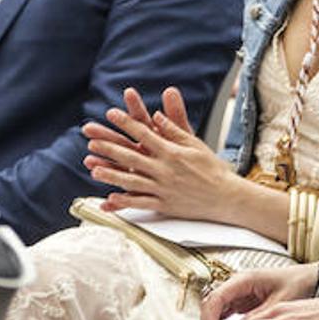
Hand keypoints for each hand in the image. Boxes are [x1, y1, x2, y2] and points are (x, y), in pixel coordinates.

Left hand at [82, 86, 236, 220]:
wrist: (226, 196)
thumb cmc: (213, 169)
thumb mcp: (195, 144)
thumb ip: (174, 130)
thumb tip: (155, 116)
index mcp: (172, 152)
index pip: (144, 133)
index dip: (126, 122)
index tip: (111, 114)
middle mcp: (165, 170)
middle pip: (131, 156)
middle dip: (109, 147)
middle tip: (92, 140)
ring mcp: (163, 189)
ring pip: (131, 181)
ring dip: (111, 175)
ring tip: (94, 170)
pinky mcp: (165, 205)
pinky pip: (141, 203)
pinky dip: (125, 202)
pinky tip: (110, 198)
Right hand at [199, 264, 318, 319]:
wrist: (312, 279)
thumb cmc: (299, 285)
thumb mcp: (279, 305)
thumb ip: (257, 318)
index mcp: (244, 279)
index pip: (216, 299)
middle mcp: (237, 284)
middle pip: (210, 305)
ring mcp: (238, 293)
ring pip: (215, 311)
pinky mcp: (242, 302)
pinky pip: (224, 315)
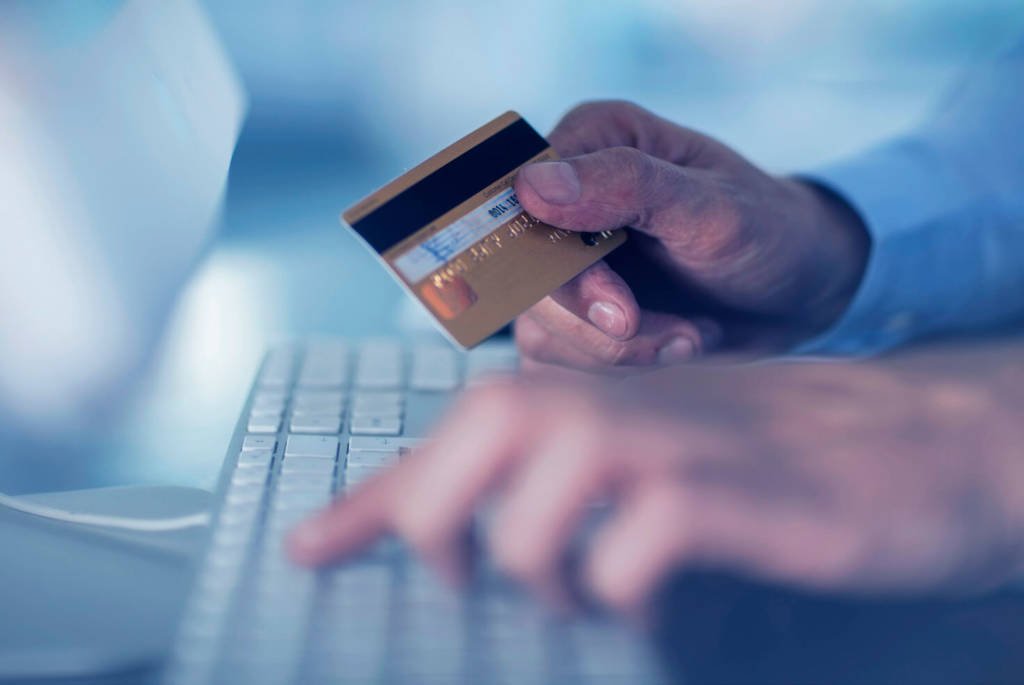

Exercise requirements: Transcribe exactly the lines from the one containing "thumb tip: (155, 116)" through the last line of the records above, and nothing else. Leave out the pictures.

Answer area:
thumb tip: (155, 116)
index mcp: (172, 152)
index pip: (144, 133)
index dip: (126, 122)
index tip: (111, 114)
middle mcp: (165, 170)
middle pip: (131, 156)
middle dip: (109, 147)
middle tip: (92, 140)
ring mcp: (163, 189)
ring pip: (131, 181)
ring dip: (111, 175)
ring tip: (94, 170)
pinky mcp: (165, 205)
pinky pip: (141, 203)
pinky dip: (125, 202)
pinky tip: (110, 198)
Right hand at [199, 264, 318, 319]:
wrist: (312, 279)
thumb cmc: (299, 285)
thumb mcp: (279, 305)
thumb ip: (257, 318)
index mcp: (244, 279)
index pip: (216, 299)
middle mcp: (237, 284)
middle pip: (210, 305)
ring mcp: (238, 293)
ring pip: (215, 311)
pinky mcp: (242, 302)
pinky pip: (224, 315)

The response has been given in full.